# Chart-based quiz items
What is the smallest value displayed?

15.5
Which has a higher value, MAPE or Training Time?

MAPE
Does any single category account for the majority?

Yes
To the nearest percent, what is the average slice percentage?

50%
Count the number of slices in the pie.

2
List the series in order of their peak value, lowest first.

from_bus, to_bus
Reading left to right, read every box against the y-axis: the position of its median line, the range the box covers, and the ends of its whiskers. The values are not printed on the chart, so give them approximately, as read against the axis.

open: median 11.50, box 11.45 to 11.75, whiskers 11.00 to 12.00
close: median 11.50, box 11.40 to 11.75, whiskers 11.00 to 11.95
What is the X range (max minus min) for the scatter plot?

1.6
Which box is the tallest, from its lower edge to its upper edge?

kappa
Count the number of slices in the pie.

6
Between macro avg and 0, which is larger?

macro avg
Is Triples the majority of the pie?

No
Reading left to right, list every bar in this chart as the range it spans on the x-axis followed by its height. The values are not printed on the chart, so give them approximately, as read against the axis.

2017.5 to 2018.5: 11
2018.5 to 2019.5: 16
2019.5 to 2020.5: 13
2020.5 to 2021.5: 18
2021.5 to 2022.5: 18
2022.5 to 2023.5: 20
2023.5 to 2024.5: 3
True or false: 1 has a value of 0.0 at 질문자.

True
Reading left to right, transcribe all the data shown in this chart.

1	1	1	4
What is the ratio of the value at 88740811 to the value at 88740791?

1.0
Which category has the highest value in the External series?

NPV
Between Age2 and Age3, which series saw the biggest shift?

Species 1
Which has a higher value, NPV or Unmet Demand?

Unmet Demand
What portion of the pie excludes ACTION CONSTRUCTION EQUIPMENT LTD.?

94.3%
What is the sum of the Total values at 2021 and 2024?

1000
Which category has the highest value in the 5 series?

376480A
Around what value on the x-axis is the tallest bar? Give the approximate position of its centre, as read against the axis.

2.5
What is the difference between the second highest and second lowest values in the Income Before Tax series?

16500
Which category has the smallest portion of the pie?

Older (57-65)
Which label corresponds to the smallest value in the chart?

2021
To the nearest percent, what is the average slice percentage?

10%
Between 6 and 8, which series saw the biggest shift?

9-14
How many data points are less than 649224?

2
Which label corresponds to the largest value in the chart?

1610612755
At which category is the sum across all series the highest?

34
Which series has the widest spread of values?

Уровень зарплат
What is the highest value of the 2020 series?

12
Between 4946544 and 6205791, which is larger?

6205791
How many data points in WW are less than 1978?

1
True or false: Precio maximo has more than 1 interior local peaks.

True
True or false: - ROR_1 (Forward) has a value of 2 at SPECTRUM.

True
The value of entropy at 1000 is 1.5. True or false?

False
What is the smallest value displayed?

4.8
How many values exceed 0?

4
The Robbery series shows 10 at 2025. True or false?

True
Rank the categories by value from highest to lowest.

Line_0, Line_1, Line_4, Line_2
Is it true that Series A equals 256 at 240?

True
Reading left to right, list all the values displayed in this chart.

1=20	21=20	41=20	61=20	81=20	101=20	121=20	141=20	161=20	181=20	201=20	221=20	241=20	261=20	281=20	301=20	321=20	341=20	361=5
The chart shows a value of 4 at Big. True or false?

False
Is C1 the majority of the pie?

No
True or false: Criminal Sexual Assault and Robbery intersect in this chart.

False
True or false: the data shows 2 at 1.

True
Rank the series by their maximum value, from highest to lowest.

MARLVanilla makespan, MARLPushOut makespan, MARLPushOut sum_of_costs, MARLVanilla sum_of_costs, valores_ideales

# YOUR INSTRUCTIONS
Collect every line in the material above that contains the string "median". The match must be case-sensitive.

# YOUR SOLUTION
Reading left to right, read every box against the y-axis: the position of its median line, the range the box covers, and the ends of its whiskers. The values are not printed on the chart, so give them approximately, as read against the axis.
open: median 11.50, box 11.45 to 11.75, whiskers 11.00 to 12.00
close: median 11.50, box 11.40 to 11.75, whiskers 11.00 to 11.95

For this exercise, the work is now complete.